My mom’s embroidery project ended soon after my birth. The last stitch was probably added in 1968. My dad had ordered the stained glass supplies, and set them aside, maybe a year later—along with the glass and some instructions, padding was provided by newspapers dated 1969. My mom was coping with a five year old, a three year old, and a baby. My dad had just started on the tenure track at the university. They had also just bought a house. My dad’s mother had died just before I was born, and his dad (who lived nearby) needed help adjusting to a very different life.
There’s only so much time in a day, and so many days in a week. I know that in my own life, even without children, hobbies have fallen by the wayside as I’ve gotten busy. As a kid and young adult, I happily experimented with lots of hobbies and crafts, and gained moderate proficiency in many. I enjoyed most of them and would probably have loved pursuing them, but the demands of life meant that I put most of them down and walked away. Perhaps in some parallel life I spend my leisure time kayaking, or weaving and knitting, or playing the organ, or flying, or climbing. In one of these lives, maybe I’d see the stained-glass lamp my dad bought the plans for, or I’d have grown up seeing more tapestries made by my mom. Maybe there would be other things, from pastimes they’d sampled but that I never knew about and will never know.
And so, after my most recent trip to Los Angeles, among the boxes that completely filled the bed and cab of my farm truck, were the box of “MMA Glass” and “MMA Stain glas lead”. I contacted the person I met at the co op a year earlier, and she was still interested in the supplies.
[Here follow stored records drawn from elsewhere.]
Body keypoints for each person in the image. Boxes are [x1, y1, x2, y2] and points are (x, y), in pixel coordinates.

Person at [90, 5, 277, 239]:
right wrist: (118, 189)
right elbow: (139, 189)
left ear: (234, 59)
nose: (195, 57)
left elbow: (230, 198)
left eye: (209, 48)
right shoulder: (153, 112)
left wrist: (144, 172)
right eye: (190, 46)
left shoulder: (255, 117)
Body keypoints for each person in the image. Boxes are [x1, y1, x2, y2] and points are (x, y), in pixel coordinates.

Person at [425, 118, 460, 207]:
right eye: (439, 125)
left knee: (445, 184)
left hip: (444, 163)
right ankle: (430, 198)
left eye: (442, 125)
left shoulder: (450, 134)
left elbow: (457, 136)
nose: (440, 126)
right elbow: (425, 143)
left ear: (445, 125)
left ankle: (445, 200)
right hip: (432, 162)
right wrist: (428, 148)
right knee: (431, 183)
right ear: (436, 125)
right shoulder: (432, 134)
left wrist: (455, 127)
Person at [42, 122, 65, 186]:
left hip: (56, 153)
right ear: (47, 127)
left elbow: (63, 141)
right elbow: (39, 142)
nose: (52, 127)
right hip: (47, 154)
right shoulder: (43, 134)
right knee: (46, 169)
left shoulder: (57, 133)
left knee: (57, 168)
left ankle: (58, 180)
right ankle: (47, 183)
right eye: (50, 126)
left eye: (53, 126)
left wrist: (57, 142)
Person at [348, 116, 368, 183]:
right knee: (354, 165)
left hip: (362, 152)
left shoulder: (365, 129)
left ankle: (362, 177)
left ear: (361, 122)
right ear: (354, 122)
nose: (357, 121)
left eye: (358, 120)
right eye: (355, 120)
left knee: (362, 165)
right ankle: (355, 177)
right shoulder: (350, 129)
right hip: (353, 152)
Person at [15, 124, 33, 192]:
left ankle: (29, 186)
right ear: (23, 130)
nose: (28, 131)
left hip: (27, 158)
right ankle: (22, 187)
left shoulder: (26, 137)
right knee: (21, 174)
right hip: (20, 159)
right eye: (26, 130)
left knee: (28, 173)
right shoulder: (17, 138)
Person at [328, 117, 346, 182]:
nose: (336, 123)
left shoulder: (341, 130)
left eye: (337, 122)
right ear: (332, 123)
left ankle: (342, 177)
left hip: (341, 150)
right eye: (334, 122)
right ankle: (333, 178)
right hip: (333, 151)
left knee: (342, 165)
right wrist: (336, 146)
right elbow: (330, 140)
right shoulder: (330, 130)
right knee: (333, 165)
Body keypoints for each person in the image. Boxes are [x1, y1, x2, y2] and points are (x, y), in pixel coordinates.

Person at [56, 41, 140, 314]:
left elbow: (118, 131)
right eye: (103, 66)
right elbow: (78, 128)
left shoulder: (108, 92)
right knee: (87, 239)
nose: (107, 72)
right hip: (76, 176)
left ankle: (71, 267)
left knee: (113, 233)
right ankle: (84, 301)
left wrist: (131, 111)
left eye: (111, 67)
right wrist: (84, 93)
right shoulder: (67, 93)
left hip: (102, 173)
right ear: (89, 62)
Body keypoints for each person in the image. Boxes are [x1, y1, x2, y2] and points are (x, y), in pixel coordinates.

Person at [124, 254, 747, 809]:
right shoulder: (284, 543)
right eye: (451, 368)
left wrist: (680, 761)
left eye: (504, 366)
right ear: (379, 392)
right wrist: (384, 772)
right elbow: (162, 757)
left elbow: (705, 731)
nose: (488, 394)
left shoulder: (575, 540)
Her hobby had bloomed, and was keeping her happy and busy. A week ago, she drove over to our place to pick up the boxes. I’m happy that the supplies will get used. Colored glass should not be wrapped in paper, tucked in a box, and buried in the back of some shelves in the darkest corner of a garage for half a century. It should be filling with sunlight and pleasing the eye. The hobbyist said she’d make a small piece for me, as a memory for my dad.
The embroidery sits, rolled up, in one of the boxes I have to unpack. None of us wants it, but none of us feels great throwing it away, though that will probably be its ultimate end.
It feels a little odd to be grateful for things not received, but that box of unused stained glass, and the blank spaces on the embroidery—they are actually very full. They are filled with games of catch and walks on the beach, with drives to the mountains, with an extra half hour of work with flash cards, with an extra bit of fussing on a birthday or when I was sick. No matter that I am not inheriting a fancy lamp or beautiful wall hanging. Mom and dad left me so much more.